Reading Online Novel

Verbroken(122)



                Een paar weken voor Jeffrey werd vermoord, had Sara hem een gesigneerde eerste editie cadeau gedaan van Andersonville, van MacKinlay Kantor. Het kostte Sara moeite om afstand van het boek te doen, ook al wist ze dat het niet anders kon. Ze mocht Jeffreys kist vol herinneringen niet in de aarde laten verdwijnen zonder haar eigen bijdrage. Dan Brock had urenlang bij haar gezeten in de woonkamer van haar huis voor ze het boek kon laten gaan. Ze had elke pagina bekeken, met haar vingers de plekken aangeraakt waarop Jeffrey zijn hand had laten rusten. Dan was geduldig en kalm geweest, maar toen hij vertrok, huilde hij even hard als Sara.

                Ze pakte een papieren zakdoekje uit het dashboardkastje en droogde haar tranen af. Als ze zo doorging, zat ze straks te janken als een klein kind. Sara’s jas lag op de stoel naast haar, maar ze trok hem niet aan. Uit een van de zakken haalde ze een speld waarmee ze haar haar opstak. Ze bekeek de warrige bos krullen in de achteruitkijkspiegel. Eigenlijk had ze zich die ochtend moeten opmaken. Haar neus leek nog sproetiger dan anders. Ze zag bleek. Sara duwde de spiegel weg.

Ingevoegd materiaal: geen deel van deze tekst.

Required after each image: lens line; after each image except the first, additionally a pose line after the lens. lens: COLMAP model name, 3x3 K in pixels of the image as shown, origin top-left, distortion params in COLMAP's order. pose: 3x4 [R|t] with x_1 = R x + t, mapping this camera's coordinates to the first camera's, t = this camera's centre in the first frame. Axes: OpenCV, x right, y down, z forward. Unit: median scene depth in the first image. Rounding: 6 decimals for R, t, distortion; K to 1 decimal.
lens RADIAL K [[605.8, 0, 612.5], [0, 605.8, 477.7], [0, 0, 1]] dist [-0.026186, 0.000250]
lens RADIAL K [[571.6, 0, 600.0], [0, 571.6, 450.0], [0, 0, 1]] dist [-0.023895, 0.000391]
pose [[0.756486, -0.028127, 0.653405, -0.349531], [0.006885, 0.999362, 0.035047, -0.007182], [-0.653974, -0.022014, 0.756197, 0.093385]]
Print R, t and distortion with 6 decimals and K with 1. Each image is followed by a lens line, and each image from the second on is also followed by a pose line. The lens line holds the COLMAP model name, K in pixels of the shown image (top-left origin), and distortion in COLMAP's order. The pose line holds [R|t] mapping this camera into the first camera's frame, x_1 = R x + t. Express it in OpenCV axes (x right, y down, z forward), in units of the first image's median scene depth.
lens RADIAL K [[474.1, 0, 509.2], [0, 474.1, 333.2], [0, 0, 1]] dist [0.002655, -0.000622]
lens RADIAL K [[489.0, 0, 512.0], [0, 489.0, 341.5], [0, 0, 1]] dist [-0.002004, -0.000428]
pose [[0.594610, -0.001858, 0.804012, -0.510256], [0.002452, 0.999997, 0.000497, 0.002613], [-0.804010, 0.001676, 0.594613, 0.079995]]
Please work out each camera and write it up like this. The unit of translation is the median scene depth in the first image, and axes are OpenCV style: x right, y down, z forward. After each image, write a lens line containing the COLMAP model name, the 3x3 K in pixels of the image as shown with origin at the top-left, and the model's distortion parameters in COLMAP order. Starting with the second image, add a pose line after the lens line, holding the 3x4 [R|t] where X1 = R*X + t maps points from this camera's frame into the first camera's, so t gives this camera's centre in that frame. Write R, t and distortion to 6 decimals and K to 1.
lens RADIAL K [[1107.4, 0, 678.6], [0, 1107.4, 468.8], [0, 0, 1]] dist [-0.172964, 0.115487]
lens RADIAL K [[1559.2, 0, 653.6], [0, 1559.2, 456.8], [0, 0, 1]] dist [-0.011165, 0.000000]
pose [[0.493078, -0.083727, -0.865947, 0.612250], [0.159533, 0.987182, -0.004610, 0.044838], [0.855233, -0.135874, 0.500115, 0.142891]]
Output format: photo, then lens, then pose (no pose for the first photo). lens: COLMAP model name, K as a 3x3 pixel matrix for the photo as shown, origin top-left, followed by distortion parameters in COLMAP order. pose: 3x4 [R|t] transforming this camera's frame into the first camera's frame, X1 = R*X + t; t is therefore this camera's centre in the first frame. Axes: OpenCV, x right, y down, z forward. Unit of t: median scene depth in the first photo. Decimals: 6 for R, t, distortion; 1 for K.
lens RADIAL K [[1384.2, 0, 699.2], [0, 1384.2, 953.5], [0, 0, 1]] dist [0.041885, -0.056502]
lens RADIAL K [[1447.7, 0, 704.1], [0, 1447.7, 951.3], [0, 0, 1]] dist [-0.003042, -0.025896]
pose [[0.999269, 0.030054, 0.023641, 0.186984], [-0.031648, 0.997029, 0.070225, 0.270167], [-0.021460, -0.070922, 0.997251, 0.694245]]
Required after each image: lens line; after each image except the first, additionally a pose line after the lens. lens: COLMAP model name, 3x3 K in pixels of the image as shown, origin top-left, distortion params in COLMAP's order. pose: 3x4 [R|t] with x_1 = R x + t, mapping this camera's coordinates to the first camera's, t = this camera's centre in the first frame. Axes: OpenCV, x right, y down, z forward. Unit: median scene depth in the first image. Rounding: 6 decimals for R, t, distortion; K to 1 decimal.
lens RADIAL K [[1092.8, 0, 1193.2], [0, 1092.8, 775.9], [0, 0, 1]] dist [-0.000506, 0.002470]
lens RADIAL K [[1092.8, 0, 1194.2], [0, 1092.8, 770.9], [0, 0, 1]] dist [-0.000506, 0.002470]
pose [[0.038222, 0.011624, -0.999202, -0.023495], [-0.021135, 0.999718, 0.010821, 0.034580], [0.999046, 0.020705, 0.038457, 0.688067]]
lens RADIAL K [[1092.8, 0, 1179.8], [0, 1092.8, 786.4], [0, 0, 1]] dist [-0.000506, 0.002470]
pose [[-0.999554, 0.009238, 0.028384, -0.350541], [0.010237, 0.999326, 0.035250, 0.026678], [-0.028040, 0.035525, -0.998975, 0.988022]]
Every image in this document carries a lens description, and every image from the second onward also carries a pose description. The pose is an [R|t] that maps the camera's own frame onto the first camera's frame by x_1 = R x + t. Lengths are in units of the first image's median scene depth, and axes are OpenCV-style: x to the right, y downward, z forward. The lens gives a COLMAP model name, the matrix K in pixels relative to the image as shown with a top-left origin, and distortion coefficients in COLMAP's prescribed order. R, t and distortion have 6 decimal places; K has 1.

Het was nu toch te laat om er iets aan te veranderen.

                De laatste auto sloot zich bij de begrafenisstoet aan. Sara sprong uit haar suv en landde bijna in een diepe plas. De regen kletterde naar beneden. Ze hield haar handen boven haar hoofd, maar dat mocht niet baten. Brock stond in de deuropening naar haar te zwaaien. Boven op zijn hoofd werd hij al kaal en hij droeg een driedelig pak, maar met zijn slungelige gestalte leek hij nog steeds sprekend op de middelbare scholier van weleer.

                ‘Hallo!’ Hij lachte even. ‘Je bent de eerste. Ik heb tegen Frank gezegd dat we rond halftwaalf zouden beginnen.’

                ‘Het leek me een goed idee om alles alvast klaar te zetten.’

                ‘Dan ben ik je geloof ik voor geweest.’ Hij schonk haar het soort glimlach dat hij gewoonlijk voor nabestaanden reserveerde. ‘Hoe gaat het, Sara?’

                Ze glimlachte terug, maar was niet in staat zijn vraag te beantwoorden. De vorige dag, toen Brock op het politiebureau verscheen om het lichaam van Tommy Braham op te halen, had ze de beleefdheden achterwege gelaten en nu voelde ze zich wat ongemakkelijk. Zoals gewoonlijk wist Brock daar wel raad mee.

                ‘Hé, kom eens hier.’ Hij sloeg zijn armen om haar heen. ‘Je ziet er fantastisch uit, Sara. Echt fantastisch. Fijn dat je bent teruggekomen voor Thanksgiving. Wat zal je moeder blij zijn.’

                ‘Anders mijn vader wel.’

                Met zijn arm om haar heen leidde hij haar het gebouw binnen. ‘Het is guur buiten, kom gauw binnen.’

                ‘Wauw.’ Ze bleef bij de deur staan en keek de ruime entree rond. Haar ouders waren niet de enigen die hun huis de laatste tijd hadden opgeknapt. De wat saaie inrichting van het rouwcentrum was ingrijpend gemoderniseerd. De zware fluwelen draperieën waren vervangen door vouwgordijnen, en het donkergroene tapijt had plaatsgemaakt voor een prachtige hardhouten vloer met een oosters tapijt in gedempte kleuren. De rouwkamers waren evenmin overgeslagen en leken niet langer op victoriaanse salons.

                ‘Mijn moeder vindt het vreselijk, dus ergens moet ik het goed hebben aangepakt,’ zei Brock.

                ‘Het ziet er schitterend uit.’ Sara vermoedde dat Brock niet veel complimenten had gekregen.

                ‘De zaken gaan goed.’ Met zijn hand op haar rug voerde hij haar mee de gang in. ‘Die kwestie met Tommy heeft me trouwens behoorlijk geraakt. Het was een goede jongen. Hij maaide hier altijd het gras.’ Brock bleef staan. Hij keek neer op Sara en ineens veranderde zijn hele houding. ‘Ik weet dat ik naïef word gevonden, dat ik iedereen te veel het voordeel van de twijfel gun, maar ik zie hem dit nog niet doen.’

                ‘Dat hij zichzelf heeft gedood of het meisje?’